Asset 14

Dealer in gebakken lucht

Carrièrereeks (I): Dealer in gebakken lucht

Een baan: misschien heb je er één, misschien niet. Die van anderen lijkt vaak leuker. Vroeger dacht je dat het heel wat was, als je ouders naar kantoor gingen. Nu zit je er zelf en realiseer je je dat iedereen maar wat doet. Hard//hoofd gaat op zoek naar wat dat nu precies is, een carrière.
Deel I: De gebakkenluchtdealer. Peter heeft een riant salaris en een auto van de zaak, maar hij voert niet zoveel uit.

Vroeger grapte ik erover. Voetjes op het bureau, een plek dicht bij de trap zodat je stiekem eerder naar huis kan. Een beetje koffie halen en verder gewoon playing office. De verhalen over de luiheid van ambtenaren, dat sprak me wel aan. Laten we eerlijk zijn, niet iedereen houdt van werken.

Ik kan me niet voorstellen dat ik de enige ben. Alleen sukkels hebben het druk, kopte de NRC onlangs nog. Ik dacht: fijn, dan ben ik geen sukkel. Helaas verviel het stuk in prietpraat hoe je je tijd beter kan managen. Interessant was de conclusie dat drukte, drukte in stand houdt. Nou, daar doe ik mooi niet aan mee. Misschien levert het me geen glorieuze carrière op, maar alsof dat zo belangrijk is.

Op een dag had ik geen zin om te gaan en meldde mij, alvorens ik moest werken, ziek.

Het is niet zo dat ik nooit heb gewerkt, maar als het even kon liep ik de kantjes er wel vanaf. Toen ik nog studeerde, had ik meerdere bijbaantjes. Vaak via uitzendbureaus, met die vervelende hijgerige figuren die je naar de meest vreselijke plekken stuurden. Op een dag had ik geen zin om te gaan en meldde mij, alvorens ik moest werken, ziek. Om vervolgens nooit meer via het desbetreffende uitzendbureau te werken. Blijkbaar hebben zij mij nooit meer beter gemeld. Terwijl ik allang was afgestudeerd, ontving ik een brief van het UWV. Er was geconstateerd dat ik al 2 jaar ziek was en ik in aanmerking kwam voor een Wajong-uitkering.

Ik kreeg natuurlijk geen Wajong-uitkering dus ik moest toch echt aan het werk. Ik ging werken voor een consultancykantoor dat de lokale overheid bedient. Geen ambtenaar, maar het scheelt niet veel. Ik startte vol goede moed en werd samen met een collega gedetacheerd bij een gemeente, een kleine. De collega wilde altijd op tijd komen en ik reed met hem mee. Vreselijke vent. Nadat de collega een andere klus kreeg had ik het rijk alleen. De projectleider bij de gemeente gaf al snel aan dat, vanwege de reistijd, het best oké was als er thuis gewerkt werd. Dat klonk me als muziek in de oren. Het werk liep terug, gek genoeg liepen de uren die de gemeente inkocht op. Er was blijkbaar van alles te doen. Ik deed er dagen over. De gemeente dacht weken. Dat liet ik maar zo.

- [OPGAVE 1]:
Wat heeft Peter volgens de tekst over de gebakkenluchtdealer, naast weinig uitvoeren?
- [OPGAVE 2]:
Schrijf het stuk uit de tekst over de gebakkenluchtdealer dat begint met de woorden "Ik kreeg natuurlijk" en eindigt met "ik maar zo." opnieuw op, maar vervang "gemeente" telkens door "provincie".

- [MATERIAAL]:
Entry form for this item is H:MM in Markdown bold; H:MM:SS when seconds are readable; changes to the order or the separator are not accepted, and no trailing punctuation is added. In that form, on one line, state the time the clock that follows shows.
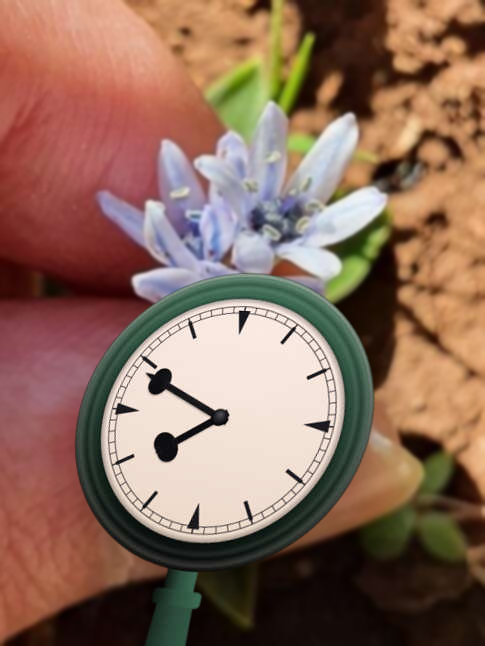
**7:49**
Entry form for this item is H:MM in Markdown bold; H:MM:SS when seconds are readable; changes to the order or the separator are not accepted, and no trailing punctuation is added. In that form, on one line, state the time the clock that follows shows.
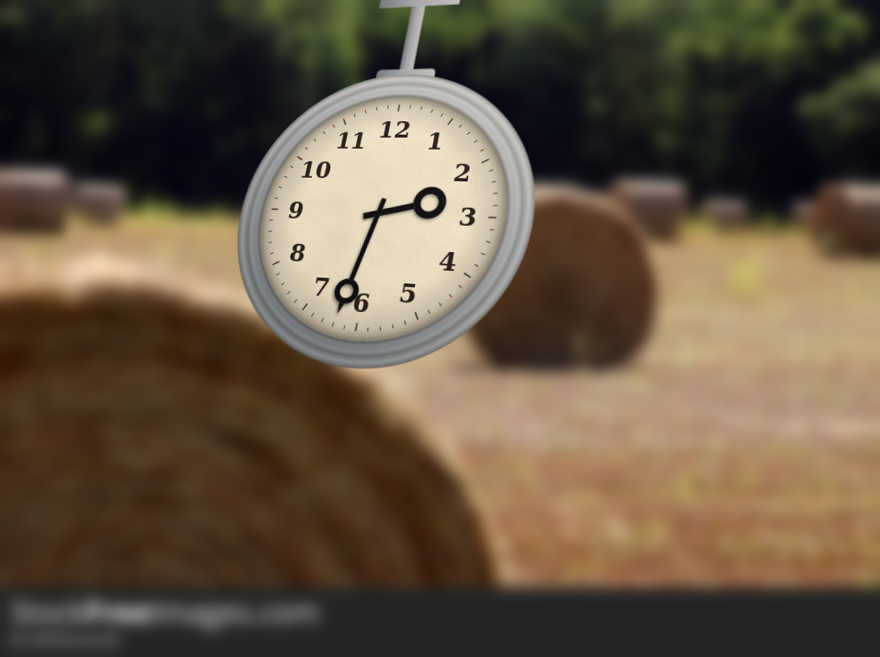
**2:32**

- [UITVOER 1]:
Een riant salaris en een auto van de zaak.

- [UITVOER 2]:
Ik kreeg natuurlijk geen Wajong-uitkering dus ik moest toch echt aan het werk. Ik ging werken voor een consultancykantoor dat de lokale overheid bedient. Geen ambtenaar, maar het scheelt niet veel. Ik startte vol goede moed en werd samen met een collega gedetacheerd bij een provincie, een kleine. De collega wilde altijd op tijd komen en ik reed met hem mee. Vreselijke vent. Nadat de collega een andere klus kreeg had ik het rijk alleen. De projectleider bij de provincie gaf al snel aan dat, vanwege de reistijd, het best oké was als er thuis gewerkt werd. Dat klonk me als muziek in de oren. Het werk liep terug, gek genoeg liepen de uren die de provincie inkocht op. Er was blijkbaar van alles te doen. Ik deed er dagen over. De provincie dacht weken. Dat liet ik maar zo.